**Problem to work on**. Please set down the part of the hotel list from "Hoxton Williamsburg" through "and lifestyle events.", copying it word for word.

**Page text**.
But let’s cut to the bottom line: The 15 hotels on this list all deliver excellent service, design, and accessibility — at prices cheaper than they could be.
Hotel Grands Boulevards
Where: Paris, France
What We Love: The latest lifestyle masterpiece from Experimental Group, creators of some of the coolest bars and hotels in Paris and London (including Henrietta Hotel), was once a cinema before becoming a bourgeois residence. And it shows. The elegant boutique and its 50 rooms, rooftop bar, and noteworthy restaurant were designed by Dorothée Meilichzon, who preserved the hotel’s retro flair. Like all things Experimental Group does, the restaurant, which serves rustic French-Italian fare, and the cocktail bar adorned in shells (a popular 18th-century motif), compete with the best on the Right Bank, if not Paris itself.
Hoxton Williamsburg
Where: Brooklyn, New York
What We Love: The Hoxton — quirky, chic, stay-a-week-past-check-out-cool — has for the last decade claimed some of the most sought-after (and affordable) rooms in London, Paris, and Amsterdam. Now, the hip British mini-chain has finally brought its obsession-worthy hotels stateside, with locations in Brooklyn and Portland already up and running and Chicago, Los Angeles, and San Francisco in the works. The group’s first U.S. outpost, located in a former water tower factory in Williamsburg, is a pleasure to spend time at (so much so that our team has taken to occasionally working from the bright and airy lobby). The hotel has 175 stylish rooms with views over Brooklyn or Manhattan, three restaurants and six bars (including an open-air eatery with serious summer vibes), and a full calendar of cultural and lifestyle events.

**Records provided**.
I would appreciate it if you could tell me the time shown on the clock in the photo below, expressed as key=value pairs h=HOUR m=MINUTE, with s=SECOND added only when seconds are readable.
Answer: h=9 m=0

* * *

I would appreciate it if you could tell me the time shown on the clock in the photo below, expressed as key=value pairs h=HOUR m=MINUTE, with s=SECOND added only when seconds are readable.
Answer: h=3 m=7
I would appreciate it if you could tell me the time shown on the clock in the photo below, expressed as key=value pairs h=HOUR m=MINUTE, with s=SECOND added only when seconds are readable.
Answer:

**Full output**.
Hoxton Williamsburg
Where: Brooklyn, New York
What We Love: The Hoxton — quirky, chic, stay-a-week-past-check-out-cool — has for the last decade claimed some of the most sought-after (and affordable) rooms in London, Paris, and Amsterdam. Now, the hip British mini-chain has finally brought its obsession-worthy hotels stateside, with locations in Brooklyn and Portland already up and running and Chicago, Los Angeles, and San Francisco in the works. The group’s first U.S. outpost, located in a former water tower factory in Williamsburg, is a pleasure to spend time at (so much so that our team has taken to occasionally working from the bright and airy lobby). The hotel has 175 stylish rooms with views over Brooklyn or Manhattan, three restaurants and six bars (including an open-air eatery with serious summer vibes), and a full calendar of cultural and lifestyle events.